It had not always been this way. Until the late 1930s, a magnificent monochrome stained glass window - a grisaille window - from the 17th century, based on Michelangelo's Last Judgment in the Sistine Chapel, had filled the west wall, and the light in the chapel was mellow and muted, so the ancient wood and the carved stone gleamed with a dull gleam. On entering, as one's eyes adjusted to the sombreness, there was no doubt one was in a place reserved for meditation and prayer.
But then all changed. The threat of war with Germany loomed, and the window was dismantled for safe keeping (ironically it was severely damaged in the process) and put into storage. The man responsible for the window went off to war, and was killed. And in the years of post-war austerity, perhaps that flatness, that mundane light of day, seemed grimly right for the times. Or perhaps people just forgot, or had more pressing things on their minds. Whatever the reason, the plain west window stayed the way it was.
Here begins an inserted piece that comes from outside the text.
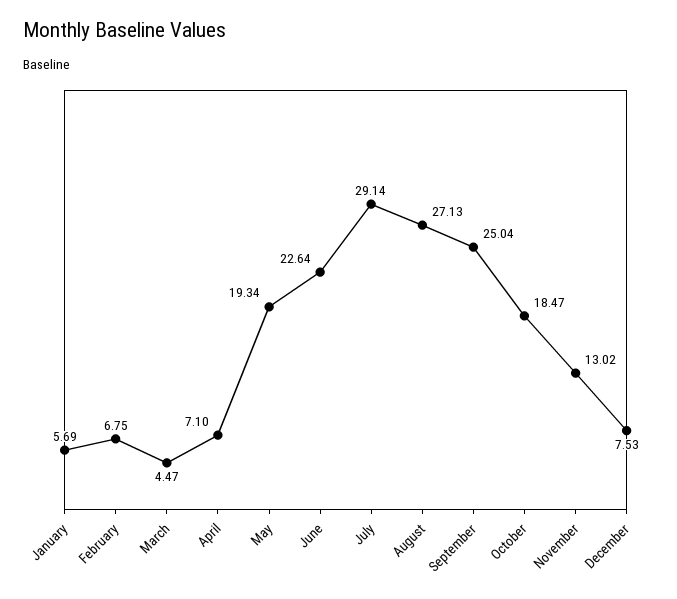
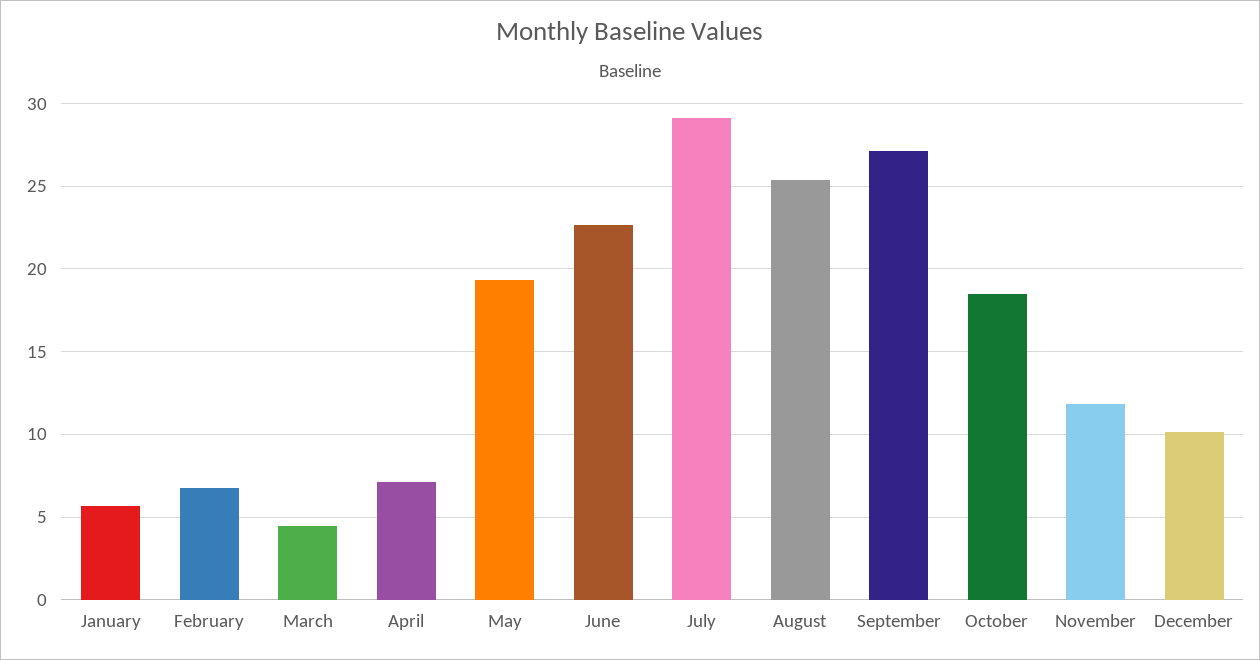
August: 27.13 -> 25.5
September: 25.04 -> 27
November: 13.02 -> 12
December: 7.53 -> 10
In 1992, however, a member of the college called Stuart Lever became Master of the Worshipful Company of Glaziers and Painters of Glass and decided to mark his year in office by making a start on the restoration of the west window, using the original glass where possible and replacing it where it was not. He chose to restore a small panel above the main window. It looked fine.
There the matter might have rested. But in a place like Magdalen College, with a history stretching back more than 500 years and with alumni who include Tyndale, Gibbon, Joseph Addison, and Oscar Wilde, the present is an endless conversation with the past. In 1994 a film crew arrived at Magdalen for the location shooting for the film Shadowlands, starring Anthony Hopkins, the broadly factual account of one of the college's most famous recent fellows, the theologian and writer C S Lewis. One scene for the film was shot in the chapel, and the art director, unhappy with the baldness of the light from the west window, taped a painted impression of the Last Judgment scene over it, to approximate the way it must have looked in the past.
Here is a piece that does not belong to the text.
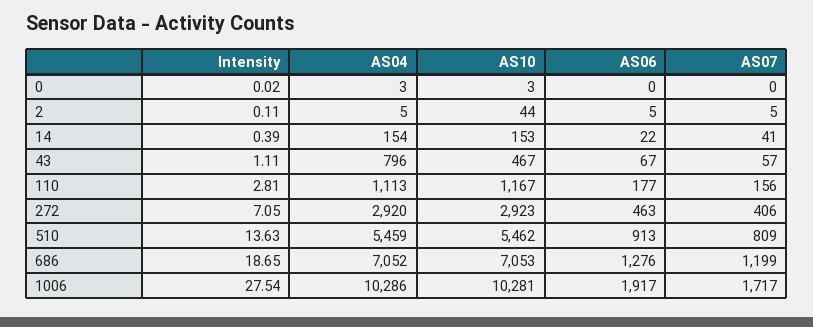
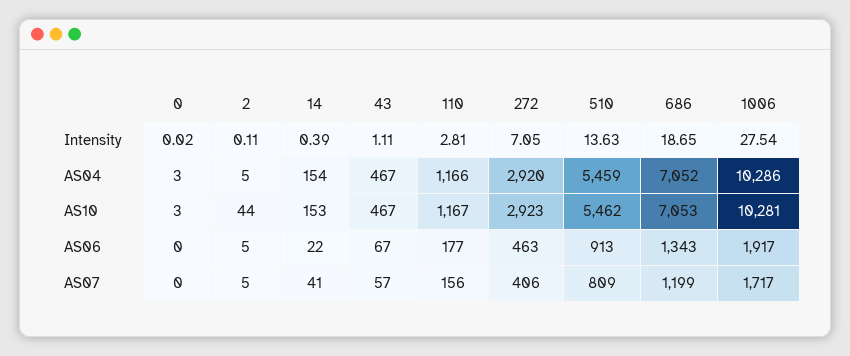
AS04, 43: 796 -> 467
AS04, 110: 1113 -> 1166
AS06, 686: 1276 -> 1343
Anthony Smith, the president of the college and a former director of the British Film Institute, was impressed. Memories were jogged, archives consulted. With a handsome anonymous donation from an American member of the college, the project to restore the entire window was under way.
It was the latest twist in a tale of miraculous survival. During the Civil War, in their campaign against what were called "tokens of monarchy and monuments of superstition", Cromwell's troopers dragged all the coloured glass in the chapel windows down from the walls, laid it on the chapel floor and trampled back and forth across it on horseback until it was broken into small pieces.
The Last Judgment window in the west wall had been completed only a few years before, in the 1630s, the work of one Richard Greenbury. But mysteriously, Cromwell's soldiers left it alone. Perhaps the subdued shades were more acceptable to Puritans who could not abide the flashy greens and scarlets elsewhere; or perhaps the Last Judgment theme kept them at a respectful distance. Whatever the reason, the window was left intact and in situ. When it was shattered, some 60 years later, it was not religious fanaticism but the Great Storm of 1702 that did it. Ninety years after that the college authorities finally got around to repairing it, and the glass painter they chose to do the job, Francis Eginton, replaced the severe blacks and greys of the original with the warm coffee tones that survive today.
The filming of Shadowlands stirred Magdalen with the desire to restore that mellow glory. But where was the glass? One of the down-sides to having a history that goes back half a millennium is that you accumulate a lot of lumber. "We've got a farm outside Oxford full of stuff awaiting restoration, and we found some of the Last Judgment glass there," Anthony Smith recalls. "But when Peter Archer of Chapel Studio, the restorers, looked at it, he said there was a lot missing. So we turned the college upside down looking for the rest of it - we have acres of outhouses - but nothing came to light.
"Finally the college butler, Terry Newport, remembered that his predecessor had told him that his predecessor had told him that there was a lot of glass stored in wine boxes in a ventilation tunnel that runs alongside the wine cellars under the New Buildings [constructed in 1735]." When the clerk of works ventured down - he had to crawl 60 or 70 yards - sure enough, there it was. The boxes had rotted away and much of the glass was broken, but the bulk of it was there."
Peter Archer of Chapel Studio, a leading stained glass restorer, then set to work on the jigsaw puzzle, creating new pieces where there were gaps. The technique of grisaille is painting in reverse: first you coat the entire surface uniformly with brown pigment, made from ground glass and metal oxides; then, when dry, you pick it away with brushes and needles to create the image. "We had half a dozen people working on it and it took about nine months," says Peter Archer. "It was particularly difficult because the original was so finely done, exquisitely painted, and we had to replicate that quality."
Their long effort paid off: in the finished window it is impossible to tell the new parts from the old, and the work has become a collaborative effort by great craftsmen that spans four centuries; a work that has triumphed over weather, war and apathy to survive.